Excerpt to read —
——————

BEIJING - As the Beijing Summer 2008 Olympic Games draw ever nearer, one event that is already underway is generating fierce competition. Eager to cash in on next year's sporting extravaganza, Chinese and overseas corporations have been rushing to sign sponsorship agreements they hope will bring increased market access, brand awareness and monetary gain.

Companies have long traded on the feel-good spirit and massive viewing figures associated with the world's most famous sporting



occasion, but the Beijing Games are shaping up to break all records. For those who can catch a ride on the Olympic bandwagon, the exposure and potential financial rewards are high - more than 1 billion Chinese are expected to watch, not to mention a half-million international visitors and a worldwide viewing audience of 4 billion.

Describing the marketing frenzy that already surrounds the Games as an "orgy", Tom Doctoroff, China chief executive officer of JWT, an international advertising giant, recently commented, "Every single company under the sun has, or is preparing, some kind of Olympic pitch." Beijing's organizing committee has vowed officially to present the "best-ever" Olympics - an event bigger, glitzier, better-organized and more lucrative than any other. Never before has a global sporting event been so entwined with commercial opportunity and profit.

With cheaper labor and fewer security concerns, Beijing is spending just US$2.6 billion, half of what Athens spent for the 2004 Games, to construct Olympic venues. However, the Chinese government is also splashing out another $200 billion to give the capital a major pre-Games makeover, including permanent upgrades to the city's transportation and communication infrastructures.

——————

Provided data —
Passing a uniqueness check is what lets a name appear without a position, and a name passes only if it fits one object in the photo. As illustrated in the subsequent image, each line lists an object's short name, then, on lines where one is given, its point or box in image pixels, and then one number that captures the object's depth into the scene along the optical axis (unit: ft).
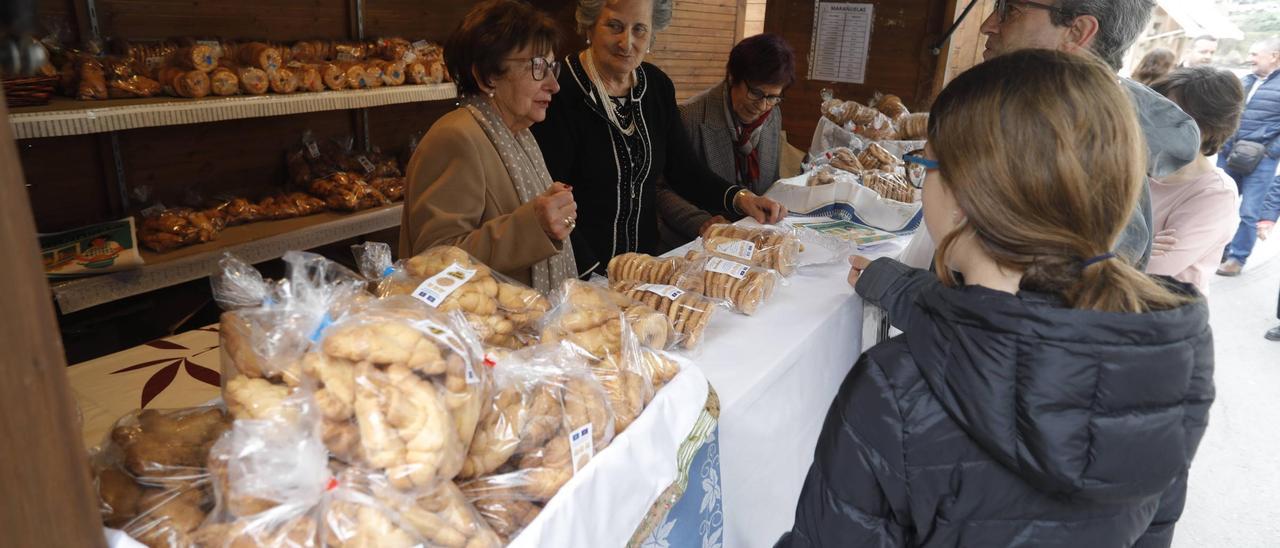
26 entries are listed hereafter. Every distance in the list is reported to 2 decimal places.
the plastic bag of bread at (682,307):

——————

Activity list —
• A. Answer these questions from the Beijing Olympics excerpt, one answer per line, marked to match:
(i) How many Chinese are expected to watch the Games?
(ii) What position does Tom Doctoroff hold?
(iii) How much is Beijing spending to construct Olympic venues?
• B. Reproduce the Beijing Olympics excerpt word for word from "occasion, but the" to "opportunity and profit.".
• C. Summarize the Beijing Olympics excerpt in two sentences.
The data above is separate material from the Beijing Olympics excerpt.

Exercise responses —
• A.
(i) More than 1 billion.
(ii) China chief executive officer of JWT.
(iii) US$2.6 billion.

• B.
occasion, but the Beijing Games are shaping up to break all records. For those who can catch a ride on the Olympic bandwagon, the exposure and potential financial rewards are high - more than 1 billion Chinese are expected to watch, not to mention a half-million international visitors and a worldwide viewing audience of 4 billion.

Describing the marketing frenzy that already surrounds the Games as an "orgy", Tom Doctoroff, China chief executive officer of JWT, an international advertising giant, recently commented, "Every single company under the sun has, or is preparing, some kind of Olympic pitch." Beijing's organizing committee has vowed officially to present the "best-ever" Olympics - an event bigger, glitzier, better-organized and more lucrative than any other. Never before has a global sporting event been so entwined with commercial opportunity and profit.

• C. Chinese and overseas corporations are rushing to sign sponsorship agreements for the 2008 Beijing Olympics, hoping for market access, brand awareness and monetary gain from an expected audience of more than 1 billion Chinese and 4 billion viewers worldwide. Beijing is spending US$2.6 billion on venues, half of what Athens spent in 2004, while the government is spending another $200 billion on a pre-Games makeover of the capital.